Becoming a mother; inner child to inner guide.
If you were to see my vision board, you would notice a picture of me as a three or four-year-old glued to it—a little girl with a great imagination and immense love toward everything in life.
Little did she know, it was about to go away. She was hurting, slowly shutting every part of her down to make a place in that puzzle that someone else had created for her—giving her minimal space for emotions of any kind. Because of the love she had for herself and the intention to survive, she needed to shut down. No one gave her the right knowledge or guidance.
In the times of the “shutdown,” I always had the dream of becoming a mother. When teachers asked me what I wanted to be when I grew up, that was my answer.
Can you imagine a little four-year-old girl in her all red outfit and white sandals replying to her teacher, “ I want to be a mom?” With that sun-kissed blond hair and a big smile from ear to ear, she was so sure of her thing. Even if it was only for a second, her heart was wide open and connected.
This dream of mine has always been the utmost of all. Many times, I would live in the future where I would create a family of my own rather than living in the now—in the apathetic reality.
Though the more I have started to heal,
The more I have faced all the repressed emotions,
The more I have gotten to comfort the little Kajsa—my inner child.
I have come to this realization:
I already am a mother.
I am a mother of five—
Five daughters.
They are 4, 8, 11, 13, and 15 years old.
They are all called Kajsa.
They all have a strong need for being seen, listened to, and validated.
They all have the need for intimacy and love.
They all are my responsibility.
It is my responsibility as a mother to guide these “big five” back into love, trust, faith, freedom, and hope for themselves.

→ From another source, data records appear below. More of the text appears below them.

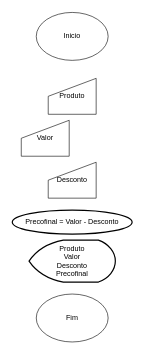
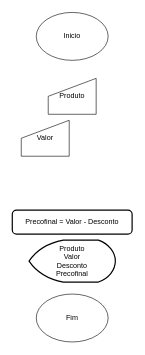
  <mxCell id="0" />
  <mxCell id="1" parent="0" />
  <mxCell id="2" value="Inicio" style="ellipse;whiteSpace=wrap;html=1;" vertex="1" parent="1"><mxGeometry x="60" y="20" width="120" height="80" as="geometry" /></mxCell>
  <mxCell id="3" value="Fim" style="ellipse;whiteSpace=wrap;html=1;" vertex="1" parent="1"><mxGeometry x="60" y="490" width="120" height="80" as="geometry" /></mxCell>
  <mxCell id="4" value="Produto" style="shape=manualInput;whiteSpace=wrap;html=1;" vertex="1" parent="1"><mxGeometry x="80" y="130" width="80" height="60" as="geometry" /></mxCell>
  <mxCell id="5" value="Valor" style="shape=manualInput;whiteSpace=wrap;html=1;" vertex="1" parent="1"><mxGeometry x="35" y="200" width="80" height="60" as="geometry" /></mxCell>
- <mxCell id="6" value="Desconto" style="shape=manualInput;whiteSpace=wrap;html=1;" vertex="1" parent="1"><mxGeometry x="80" y="270" width="80" height="60" as="geometry" /></mxCell>
- <mxCell id="7" value="Precofinal = Valor - Desconto" style="ellipse;whiteSpace=wrap;html=1;absoluteArcSize=1;arcSize=14;strokeWidth=2;" vertex="1" parent="1"><mxGeometry x="20" y="350" width="200" height="40" as="geometry" /></mxCell>
+ <mxCell id="7" value="Precofinal = Valor - Desconto" style="rounded=1;whiteSpace=wrap;html=1;absoluteArcSize=1;arcSize=14;strokeWidth=2;" vertex="1" parent="1"><mxGeometry x="20" y="350" width="200" height="40" as="geometry" /></mxCell>
  <mxCell id="8" value="Produto&lt;br&gt;Valor&lt;br&gt;Desconto&lt;br&gt;Precofinal" style="strokeWidth=2;html=1;shape=mxgraph.flowchart.display;whiteSpace=wrap;" vertex="1" parent="1"><mxGeometry x="48" y="400" width="144" height="70" as="geometry" /></mxCell>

It is my responsibility to have them fall asleep in my arms after crying out every depot of fluids in their body.
It is my responsibility to laugh with them when they are enjoying themselves.
It is also my responsibility to cheer for and encourage them when they do something they love and believe in.
When they finally have love, trust, faith, freedom, and hope for themselves, I will encourage and celebrate them.
The final responsibility is to reassure them that they are free to fly and explore the world of their own.
Until their little holes of lacking are healed and their wholeness (and holiness) is a fact, I will not have the opportunity to give a sixth child everything I wish nor everything they desire.
I never want to expose my children to the feeling of being number two.
I never want to expose my children to exclusion because of my lack of presence when I’m distracted by my own inner children.
I am dedicated to letting all of the five little Kajsas freely fly out in a love called “life” before I can teach the next how to fly.
I will take this responsibility.
If we do not take responsibility of our inner child or children, to heal and cherish them, how are we supposed to take the responsibility for a new, little life?
If we do not guide ourselves to love—how are we guiding anyone else to it?
Without facing our inner child, we are not facing nor learning about ourselves and won’t be capable of forgiving and accepting him/her (which is a crucial part to love us).
There is a truth to the saying: we have to love ourselves before we can love another.
Everything begins with us.
Let our inner child be our inner guide to parenting.